▸ WHAT IS BEING ASKED
The required result is a copy of each line below in which "August" appears.

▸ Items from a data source
▽
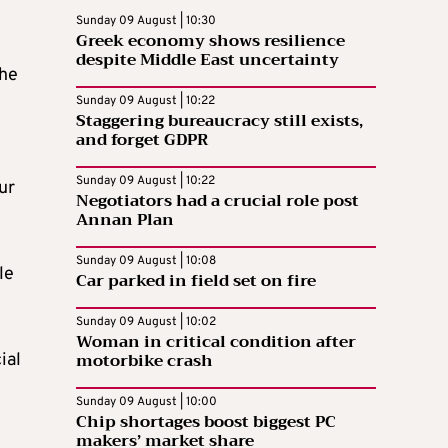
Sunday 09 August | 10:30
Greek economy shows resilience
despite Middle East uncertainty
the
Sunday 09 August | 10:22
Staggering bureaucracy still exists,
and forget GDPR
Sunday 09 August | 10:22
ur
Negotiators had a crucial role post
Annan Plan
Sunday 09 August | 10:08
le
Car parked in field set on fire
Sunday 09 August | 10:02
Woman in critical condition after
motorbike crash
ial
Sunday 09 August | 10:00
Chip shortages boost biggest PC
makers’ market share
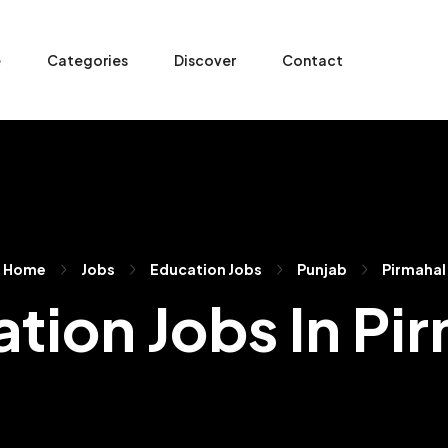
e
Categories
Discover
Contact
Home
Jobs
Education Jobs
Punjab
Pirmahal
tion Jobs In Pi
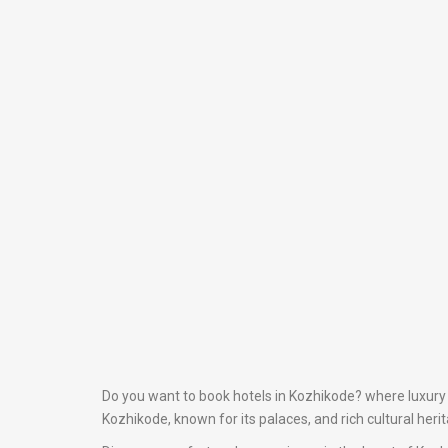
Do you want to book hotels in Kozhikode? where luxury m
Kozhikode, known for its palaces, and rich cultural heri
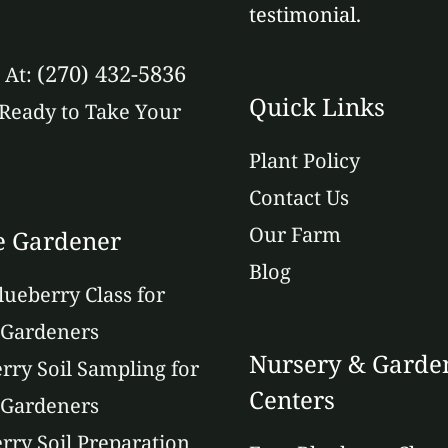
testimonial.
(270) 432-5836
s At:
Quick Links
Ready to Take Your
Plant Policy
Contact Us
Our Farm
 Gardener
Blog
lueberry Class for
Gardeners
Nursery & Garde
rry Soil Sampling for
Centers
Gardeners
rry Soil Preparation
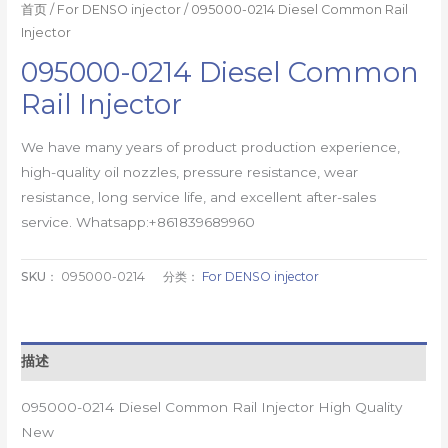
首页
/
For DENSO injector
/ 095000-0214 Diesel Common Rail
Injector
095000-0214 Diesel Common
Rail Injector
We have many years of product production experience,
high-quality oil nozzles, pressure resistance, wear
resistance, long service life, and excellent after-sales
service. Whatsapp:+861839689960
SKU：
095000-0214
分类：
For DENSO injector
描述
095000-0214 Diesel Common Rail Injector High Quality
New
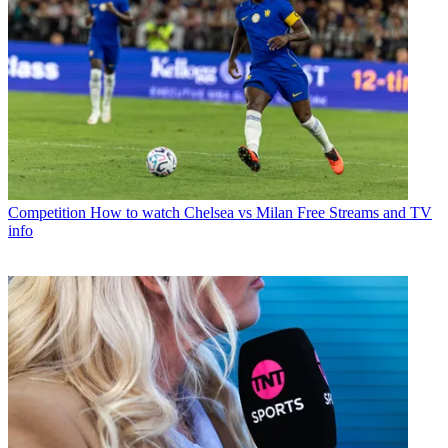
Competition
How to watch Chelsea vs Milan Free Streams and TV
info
△
▸ ANSWER SPACE
Sunday 09 August | 10:30
Sunday 09 August | 10:22
Sunday 09 August | 10:22
Sunday 09 August | 10:08
Sunday 09 August | 10:02
Sunday 09 August | 10:00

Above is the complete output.